«Autonomisons également notre langue»
Nuria Felipe Soria est spécialiste en communication à ONU Femmes. Elle a été membre de la délégation espagnole à la Conférence de Beijing, où elle assurait la communication et la liaison avec les organisations de la société civile.Date:
Étant une communicatrice et travaillant avec les mots, je souhaite aujourd’hui revendiquer la langue comme outil de changement.

Vingt ans après la Conférence de Beijing, je travaille dans une Entité des Nations Unies qui se consacre à l’égalité des sexes et l’autonomisation des femmes. Mais ces termes, en 1995, étaient encore tabous, du moins dans les traductions officielles de la Déclaration et du Programme d’action de Beijing.

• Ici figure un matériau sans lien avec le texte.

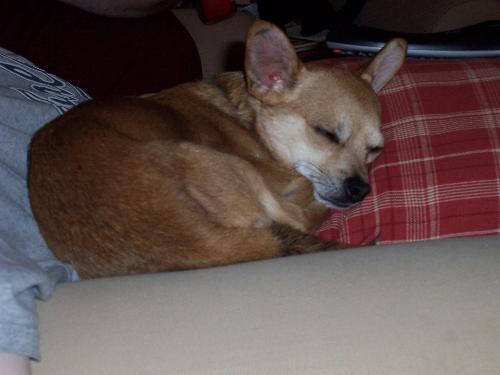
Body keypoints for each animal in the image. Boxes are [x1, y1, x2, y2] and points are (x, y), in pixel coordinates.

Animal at [28, 21, 406, 280]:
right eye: (326, 134)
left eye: (375, 150)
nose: (360, 190)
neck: (249, 119)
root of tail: (201, 242)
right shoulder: (276, 174)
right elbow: (302, 192)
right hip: (218, 161)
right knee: (299, 215)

Dans le forum d’ONG qui s’est tenu en parallèle à Huairou, les féministes du monde entier, y compris notre délégation espagnole, parlaient d’autonomisation, d’égalité des sexes et de la diversité des femmes, tandis que dans les services de traduction officielle, certaines personnes se refusaient à appeler les choses par leur nom. Aucune trace de ces concepts dans la version espagnole officielle de la Déclaration et du Programme ! Aujourd’hui encore, je n’ai pas trouvé d’explication convaincante sur les raisons pour lesquelles la version anglaise du Programme parle de la Conférence mondiale des femmes au pluriel, alors que la version espagnole officielle parle de la femme, comme si 51 pour cent de la population avait un seul et même visage.

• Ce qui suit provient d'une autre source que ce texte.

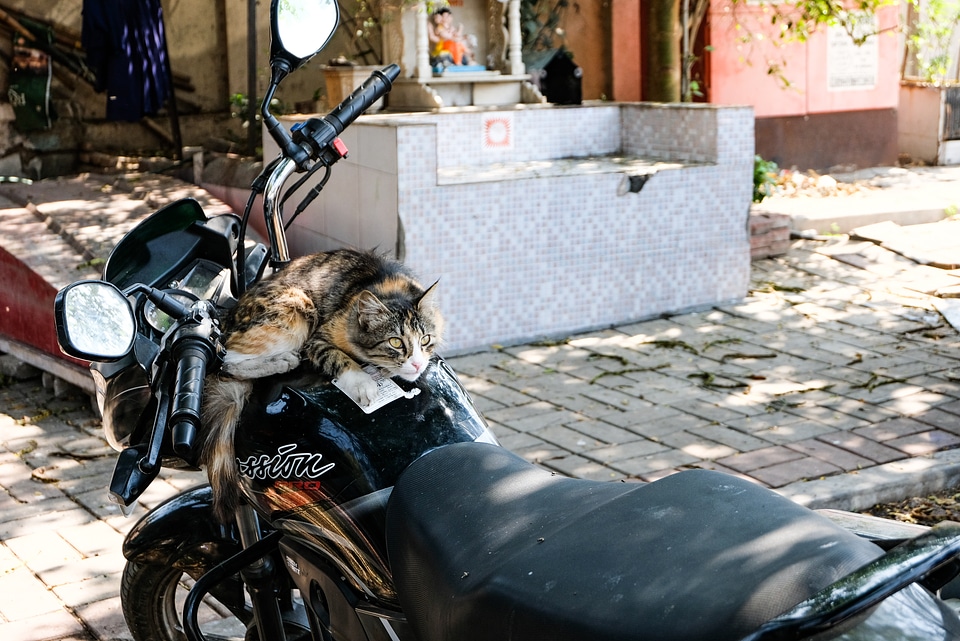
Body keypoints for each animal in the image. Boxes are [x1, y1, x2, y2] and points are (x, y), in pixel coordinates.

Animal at [204, 248, 444, 524]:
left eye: (425, 339)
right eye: (395, 342)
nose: (416, 364)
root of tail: (226, 319)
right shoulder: (319, 338)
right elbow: (340, 358)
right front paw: (364, 384)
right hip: (297, 308)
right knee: (226, 361)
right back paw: (283, 360)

Ce fut l’une des rares épines que nous, la délégation espagnole, avons rapporté avec nous. Les acquis ont été si nombreux à être réaffirmés à Beijing. Mais comment pouvait-on rentrer chez nous avec un texte où ne figurait pas le mot empoderamiento (autonomisation) ? Le mécanisme national pour l’égalité, l’Institut de la Femme pour lequel je travaillais en 1995, a ainsi décidé de rectifier la situation en publiant une version adaptée de la Déclaration et du Programme de Beijing. J’ai eu la satisfaction de coordonner cette révision, que nous avons largement partagée avec la société espagnole. Dans cette version, nous avons utilisé le terme « genre » au sens que lui ont donné la pensée et la recherche féministes, ainsi que des concepts tels que « parité » et, bien sûr, « autonomisation » au lieu du terme limitatif « renforcement du rôle de la femme », qui figurait dans le texte original.

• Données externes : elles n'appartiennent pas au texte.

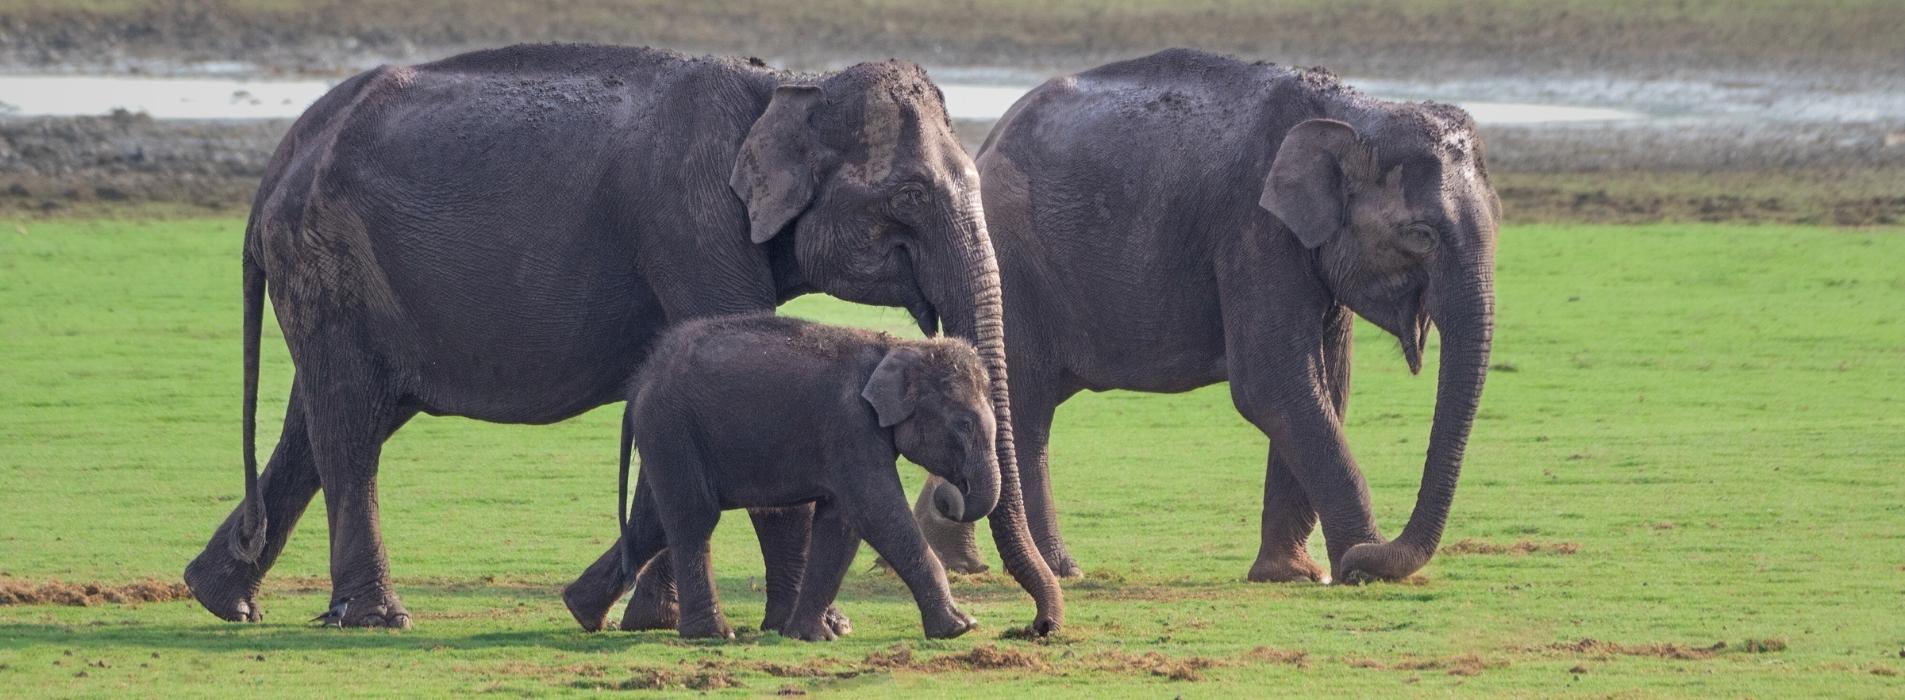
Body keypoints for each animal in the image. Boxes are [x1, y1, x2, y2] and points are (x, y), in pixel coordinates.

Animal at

Le pouvoir transformateur de la langue va certainement beaucoup plus loin, et nous, en tant que communicatrices et communicateurs, avons la grande chance de décrire le monde sous d’autres angles. Et c’est là l’une des missions du Programme d’action.
Chaque jour, lorsque j’arrive au travail à ONU Femmes et que je regarde le logo de notre organisme qui nous rappelle ces idées et valeurs pour lesquelles nous nous battons tant, je souris et me dis : « Nous avons bien sûr progressé ». Bravo Beijing!